(Beginning of Supplied material)
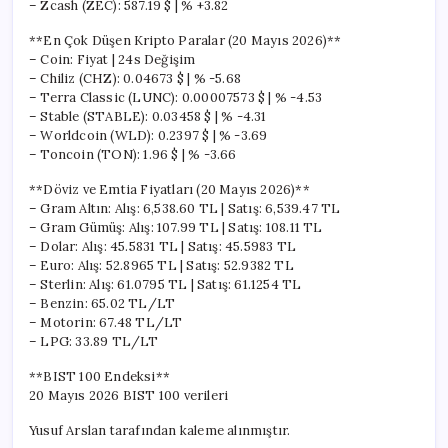
– Zcash (ZEC): 587.19 $ | % +3.82
**En Çok Düşen Kripto Paralar (20 Mayıs 2026)**
– Coin: Fiyat | 24s Değişim
– Chiliz (CHZ): 0.04673 $ | % -5.68
– Terra Classic (LUNC): 0.00007573 $ | % -4.53
– Stable (STABLE): 0.03458 $ | % -4.31
– Worldcoin (WLD): 0.2397 $ | % -3.69
– Toncoin (TON): 1.96 $ | % -3.66
**Döviz ve Emtia Fiyatları (20 Mayıs 2026)**
– Gram Altın: Alış: 6,538.60 TL | Satış: 6,539.47 TL
– Gram Gümüş: Alış: 107.99 TL | Satış: 108.11 TL
– Dolar: Alış: 45.5831 TL | Satış: 45.5983 TL
– Euro: Alış: 52.8965 TL | Satış: 52.9382 TL
– Sterlin: Alış: 61.0795 TL | Satış: 61.1254 TL
– Benzin: 65.02 TL/LT
– Motorin: 67.48 TL/LT
– LPG: 33.89 TL/LT
**BIST 100 Endeksi**
20 Mayıs 2026 BIST 100 verileri
Yusuf Arslan tarafından kaleme alınmıştır.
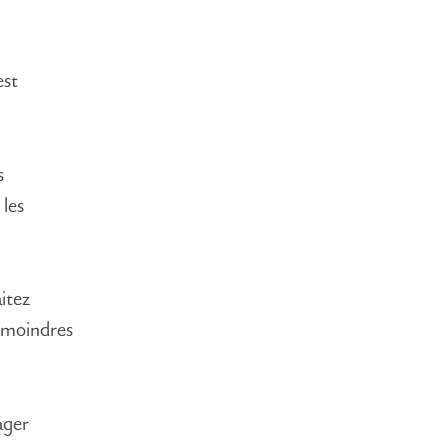
est
s
 les
itez
s moindres
ager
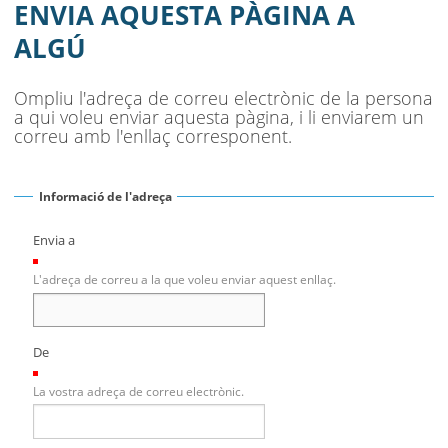
MUNICIPI
ENVIA AQUESTA PÀGINA A
ALGÚ
SEU ELECTRÒNICA
BELL-LLOC SOLUCIONA
Ompliu l'adreça de correu electrònic de la persona
a qui voleu enviar aquesta pàgina, i li enviarem un
correu amb l'enllaç corresponent.
Informació de l'adreça
Envia a
(Necessari)
L'adreça de correu a la que voleu enviar aquest enllaç.
De
(Necessari)
La vostra adreça de correu electrònic.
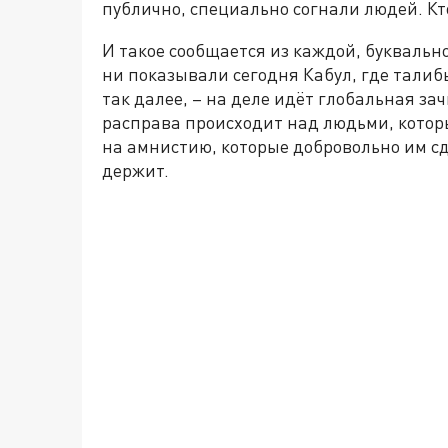
публично, специально согнали людей. Кт
И такое сообщается из каждой, букваль
ни показывали сегодня Кабул, где талиб
так далее, – на деле идёт глобальная за
расправа происходит над людьми, котор
на амнистию, которые добровольно им с
держит.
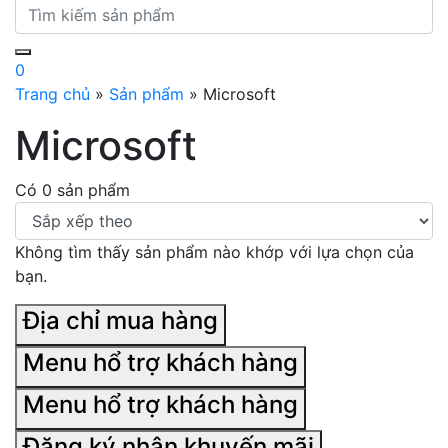
0
Trang chủ
»
Sản phẩm
»
Microsoft
Microsoft
Có 0 sản phẩm
Không tìm thấy sản phẩm nào khớp với lựa chọn của
bạn.
Địa chỉ mua hàng
Menu hổ trợ khách hàng
Menu hổ trợ khách hàng
Đăng ký nhận khuyến mãi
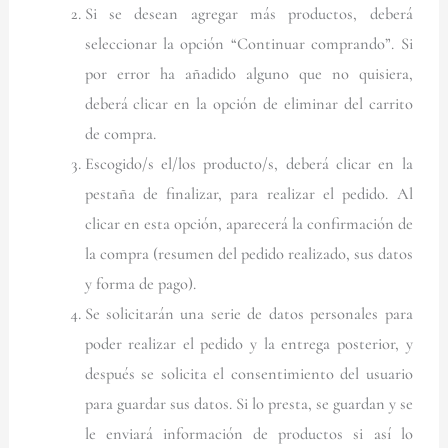
Si se desean agregar más productos, deberá
seleccionar la opción “Continuar comprando”. Si
por error ha añadido alguno que no quisiera,
deberá clicar en la opción de eliminar del carrito
de compra.
Escogido/s el/los producto/s, deberá clicar en la
pestaña de finalizar, para realizar el pedido. Al
clicar en esta opción, aparecerá la confirmación de
la compra (resumen del pedido realizado, sus datos
y forma de pago).
Se solicitarán una serie de datos personales para
poder realizar el pedido y la entrega posterior, y
después se solicita el consentimiento del usuario
para guardar sus datos. Si lo presta, se guardan y se
le enviará información de productos si así lo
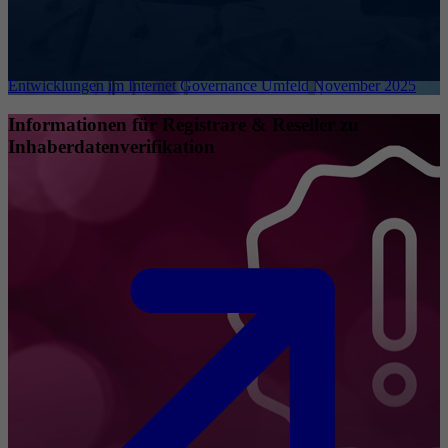
Entwicklungen im Internet Governance Umfeld November 2025
Informationen für Registrare & Reseller zu
Inhaberdatenverifikation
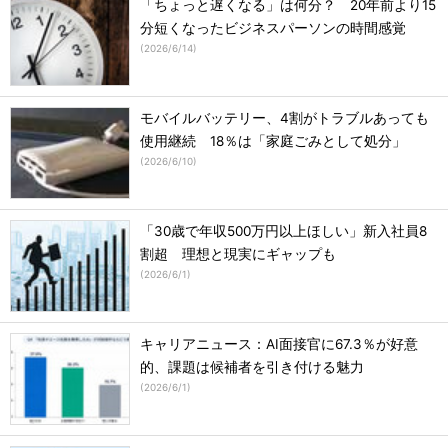
「ちょっと遅くなる」は何分？ 20年前より15
分短くなったビジネスパーソンの時間感覚
(
2026/6/14
)
モバイルバッテリー、4割がトラブルあっても
使用継続 18％は「家庭ごみとして処分」
(
2026/6/10
)
「30歳で年収500万円以上ほしい」新入社員8
割超 理想と現実にギャップも
(
2026/6/1
)
キャリアニュース：AI面接官に67.3％が好意
的、課題は候補者を引き付ける魅力
(
2026/6/1
)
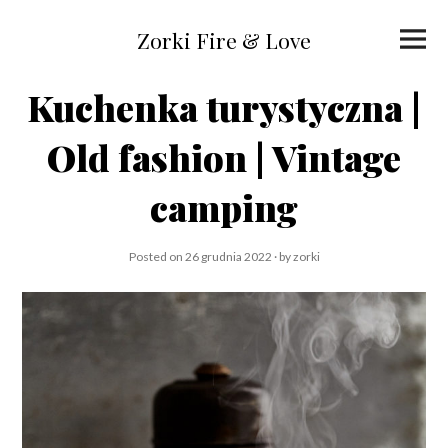
Skip
to
Primar
content
Zorki Fire & Love
Menu
Kuchenka turystyczna |
Old fashion | Vintage
camping
Posted on
26 grudnia 2022
by
zorki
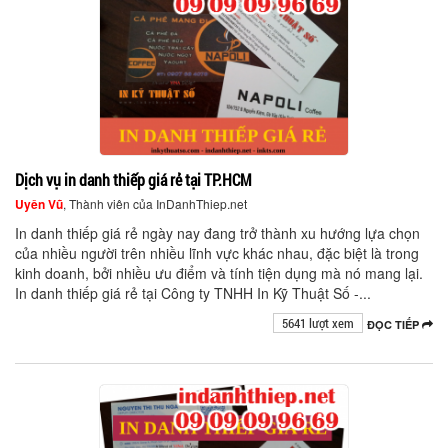
Dịch vụ in danh thiếp giá rẻ tại TP.HCM
Uyên Vũ
, Thành viên của InDanhThiep.net
In danh thiếp giá rẻ ngày nay đang trở thành xu hướng lựa chọn
của nhiều người trên nhiều lĩnh vực khác nhau, đặc biệt là trong
kinh doanh, bởi nhiều ưu điểm và tính tiện dụng mà nó mang lại.
In danh thiếp giá rẻ tại Công ty TNHH In Kỹ Thuật Số -...
5641 lượt xem
ĐỌC TIẾP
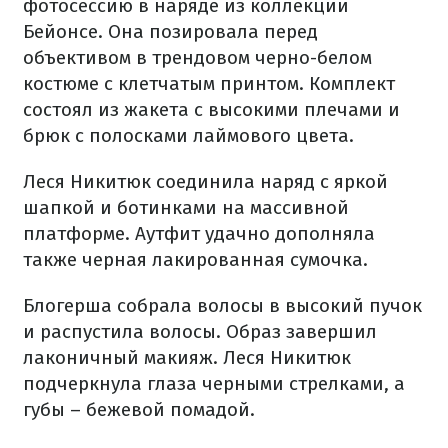
фотосессию в наряде из коллекции
Бейонсе. Она позировала перед
объективом в трендовом черно-белом
костюме с клетчатым принтом. Комплект
состоял из жакета с высокими плечами и
брюк с полосками лаймового цвета.
Леся Никитюк соединила наряд с яркой
шапкой и ботинками на массивной
платформе. Аутфит удачно дополняла
также черная лакированная сумочка.
Блогерша собрала волосы в высокий пучок
и распустила волосы. Образ завершил
лаконичный макияж. Леся Никитюк
подчеркнула глаза черными стрелками, а
губы – бежевой помадой.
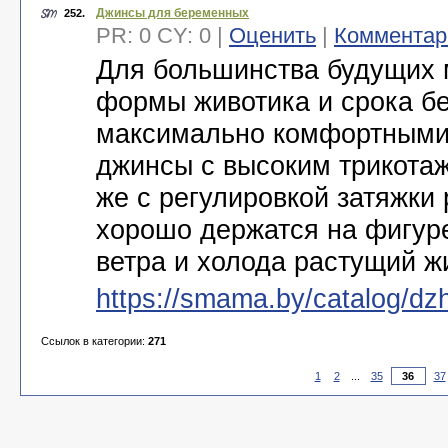
Джинсы для беременных
252.
PR: 0 CY: 0 |
Оценить
|
Комментар
Для большинства будущих 
формы животика и срока б
максимально комфортными
джинсы с высоким трикота
же с регулировкой затяжки 
хорошо держатся на фигур
ветра и холода растущий ж
https://smama.by/catalog/dz
Ссылок в категории:
271
1
2
...
35
37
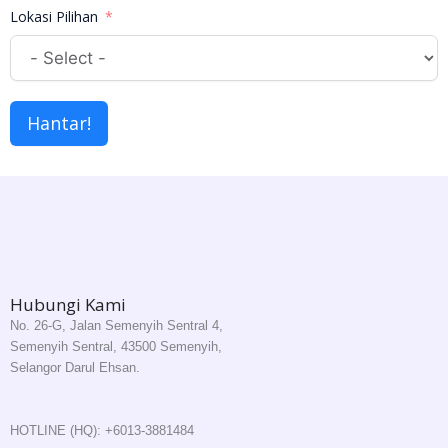
Lokasi Pilihan
Hantar!
Hubungi Kami
No. 26-G, Jalan Semenyih Sentral 4,
Semenyih Sentral, 43500 Semenyih,
Selangor Darul Ehsan.
HOTLINE (HQ): +6013-3881484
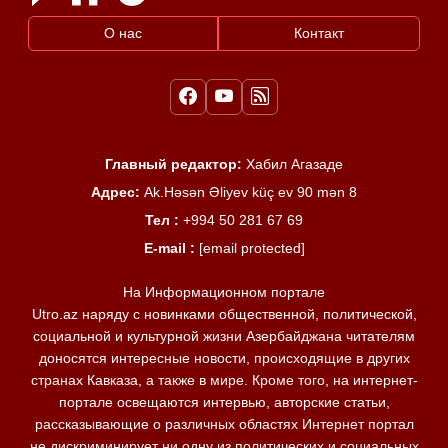
О нас
Контакт
Главный редактор:
Хабил Агазаде
Адрес:
Ak.Həsən Əliyev küç ev 90 mən 8
Тел :
+994 50 281 67 69
E-mail :
[email protected]
На Информационном портале
Utro.az наряду с новинками общественной, политической,
социальной и культурной жизни Азербайджана читателям
доносятся интересные новости, происходящие в других
странах Кавказа, а также в мире. Кроме того, на интернет-
портале освещаются интервью, авторские статьи,
рассказывающие о различных областях Интернет портал
не дискриминирует ни одну из политических и социальных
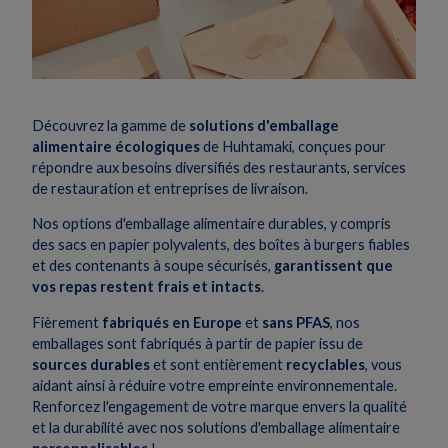
Découvrez la gamme de
solutions d'emballage
alimentaire écologiques
de Huhtamaki, conçues pour
répondre aux besoins diversifiés des restaurants, services
de restauration et entreprises de livraison.
Nos options d'emballage alimentaire durables, y compris
des sacs en papier polyvalents, des boîtes à burgers fiables
et des contenants à soupe sécurisés,
garantissent que
vos repas restent frais et intacts
.
Fièrement
fabriqués en Europe
et
sans PFAS
, nos
emballages sont fabriqués à partir de papier issu de
sources durables
et sont entièrement
recyclables
, vous
aidant ainsi à réduire votre empreinte environnementale.
Renforcez l'engagement de votre marque envers la qualité
et la durabilité avec nos solutions d'emballage alimentaire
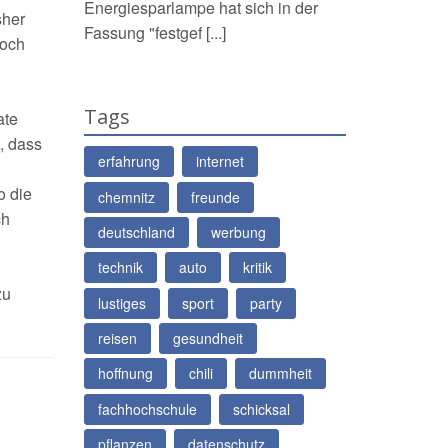
Energiesparlampe hat sich in der
sher
Fassung "festgef [...]
noch
Tags
ate
, dass
erfahrung
internet
o die
chemnitz
freunde
ch
deutschland
werbung
technik
auto
kritik
zu
lustiges
sport
party
reisen
gesundheit
hoffnung
chili
dummheit
fachhochschule
schicksal
pflanzen
datenschutz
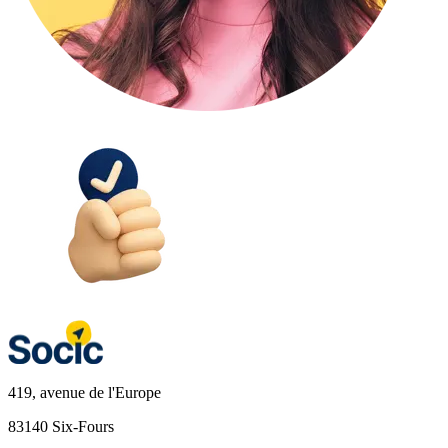
419, avenue de l'Europe
83140 Six-Fours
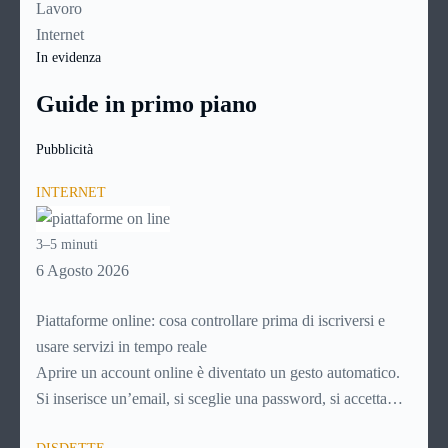
Lavoro
Internet
In evidenza
Guide in primo piano
Pubblicità
INTERNET
3–5 minuti
6 Agosto 2026
Piattaforme online: cosa controllare prima di iscriversi e
usare servizi in tempo reale
Aprire un account online è diventato un gesto automatico.
Si inserisce un’email, si sceglie una password, si accetta
una serie di condizioni senza leggerle davvero. Tutto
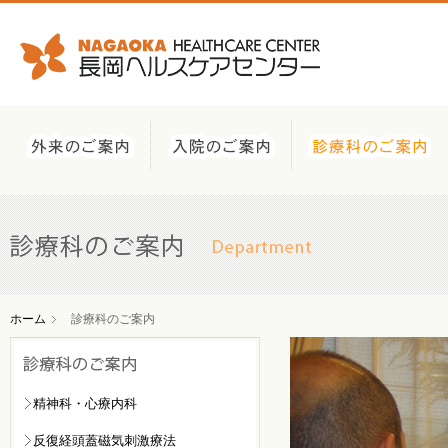
ホーム
診療科のご案内
精神科・心療内科
反復経頭蓋磁気刺激療法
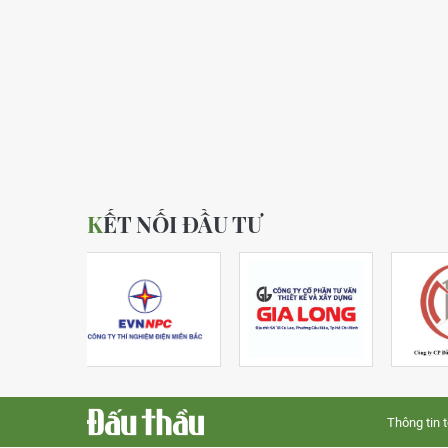
KẾT NỐI ĐẦU TƯ
Thông tin 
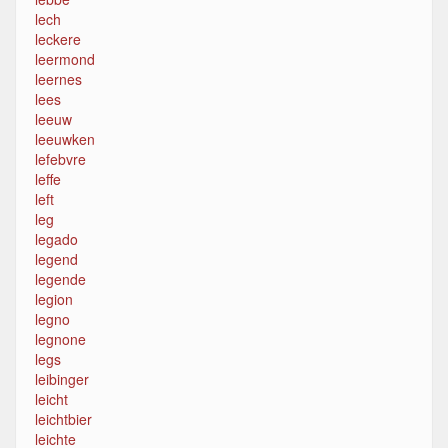
lech
leckere
leermond
leernes
lees
leeuw
leeuwken
lefebvre
leffe
left
leg
legado
legend
legende
legion
legno
legnone
legs
leibinger
leicht
leichtbier
leichte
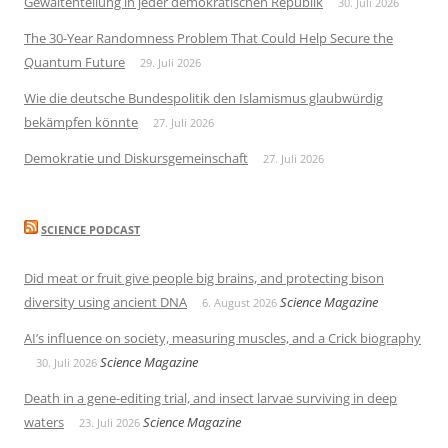
Gewaltenteilung in jeder demokratischen Republik
30. Juli 2026
The 30-Year Randomness Problem That Could Help Secure the
Quantum Future
29. Juli 2026
Wie die deutsche Bundespolitik den Islamismus glaubwürdig
bekämpfen könnte
27. Juli 2026
Demokratie und Diskursgemeinschaft
27. Juli 2026
SCIENCE PODCAST
Did meat or fruit give people big brains, and protecting bison
diversity using ancient DNA
Science Magazine
6. August 2026
AI’s influence on society, measuring muscles, and a Crick biography
Science Magazine
30. Juli 2026
Death in a gene-editing trial, and insect larvae surviving in deep
waters
Science Magazine
23. Juli 2026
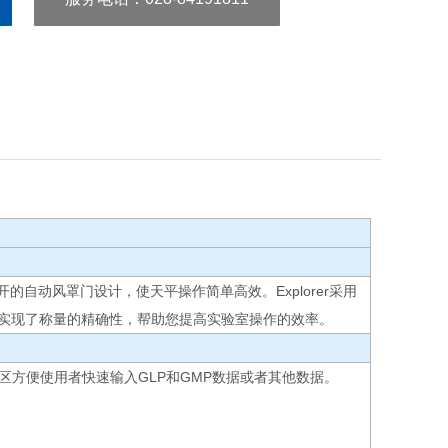
自动风罩门设计，使天平操作简单高效。Explorer采用
rer实现了称量的精确性，帮助您提高实验室操作的效率。
字键区方便使用者快速输入GLP和GMP数据或者其他数据。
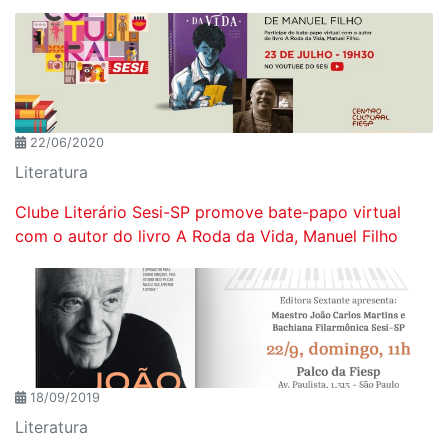
22/06/2020
Literatura
Clube Literário Sesi-SP promove bate-papo virtual
com o autor do livro A Roda da Vida, Manuel Filho
18/09/2019
Literatura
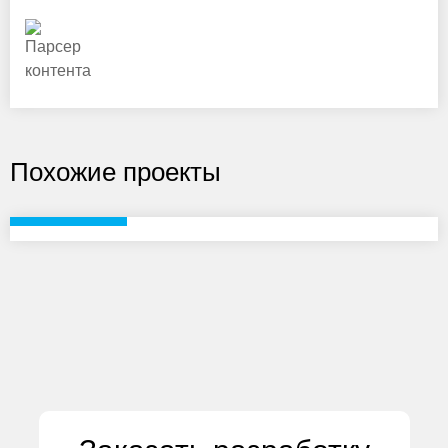
Похожие проекты
РСМЕБЕЛЬ
Разработка
интернет-магазин мебели для дома
rsmebel.ru
13.10.2016
1834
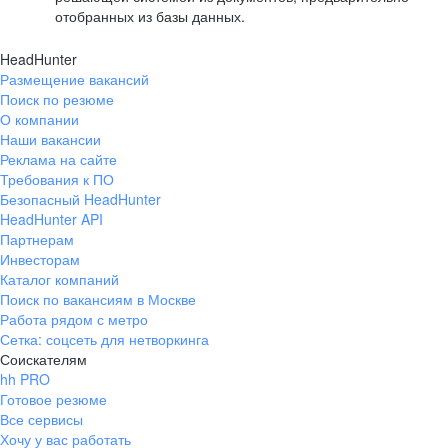
отобранных из базы данных.
HeadHunter
Размещение вакансий
Поиск по резюме
О компании
Наши вакансии
Реклама на сайте
Требования к ПО
Безопасный HeadHunter
HeadHunter API
Партнерам
Инвесторам
Каталог компаний
Поиск по вакансиям в Москве
Работа рядом с метро
Сетка: соцсеть для нетворкинга
Соискателям
hh PRO
Готовое резюме
Все сервисы
Хочу у вас работать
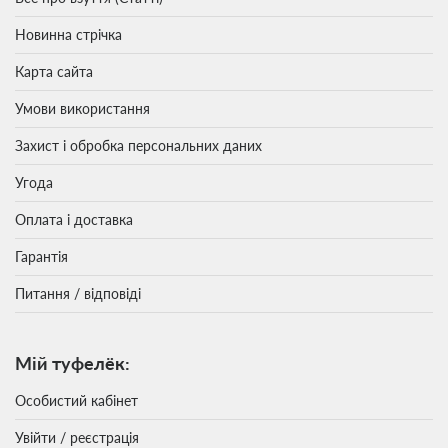
Новинна стрічка
Карта сайта
Умови використання
Захист і обробка персональних даних
Угода
Оплата і доставка
Гарантія
Питання / відповіді
Мій туфелёк:
Особистий кабінет
Увійти / реєстрація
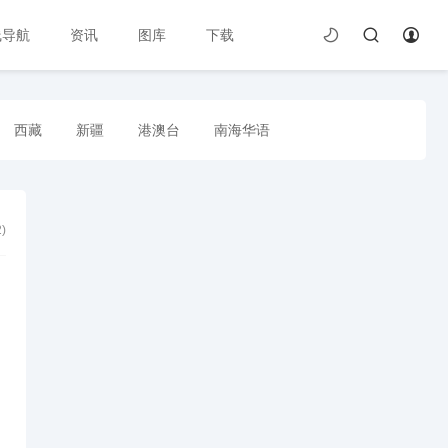
线导航
资讯
图库
下载
西藏
新疆
港澳台
南海华语
2
)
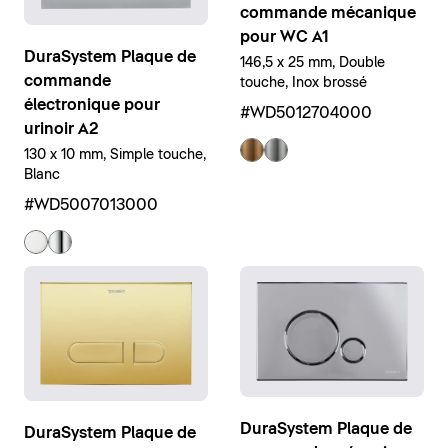
commande mécanique
pour WC A1
DuraSystem Plaque de
146,5 x 25 mm, Double
commande
touche, Inox brossé
électronique pour
#WD5012704000
urinoir A2
130 x 10 mm, Simple touche,
Blanc
#WD5007013000
DuraSystem Plaque de
DuraSystem Plaque de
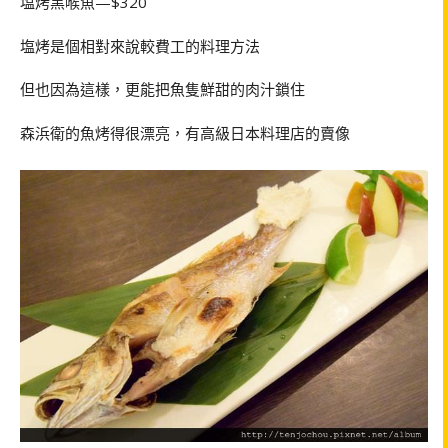
塩烤黑喉魚—$320
塩烤是個相對來說較費工的料理方法
但也因為這樣，更能把魚隻鮮甜的肉汁鎖住
森浜衛的魚烤得很漂亮，有高級日本料理店的賣像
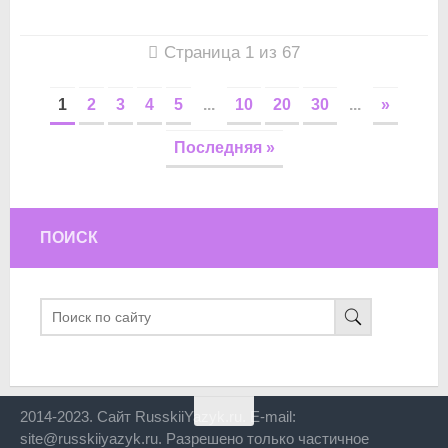
Страница 1 из 67
1
2
3
4
5
...
10
20
30
...
»
Последняя »
ПОИСК
2014-2023. Сайт RusskiiYazyk.ru. E-mail:
site@russkiiyazyk.ru. Разрешено только частичное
(End of Supplied material)
▶ _Prompt_
Give exactly the lines above that run from the line with "com o autor" to the line with "Хочу у вас работать", both included, leaving every picture out.

▶ _Problem solution_
com o autor do livro A Roda da Vida, Manuel Filho
18/09/2019
Literatura
Похожие проекты
РСМЕБЕЛЬ
Разработка
интернет-магазин мебели для дома
rsmebel.ru
13.10.2016
1834
отобранных из базы данных.
HeadHunter
Размещение вакансий
Поиск по резюме
О компании
Наши вакансии
Реклама на сайте
Требования к ПО
Безопасный HeadHunter
HeadHunter API
Партнерам
Инвесторам
Каталог компаний
Поиск по вакансиям в Москве
Работа рядом с метро
Сетка: соцсеть для нетворкинга
Соискателям
hh PRO
Готовое резюме
Все сервисы
Хочу у вас работать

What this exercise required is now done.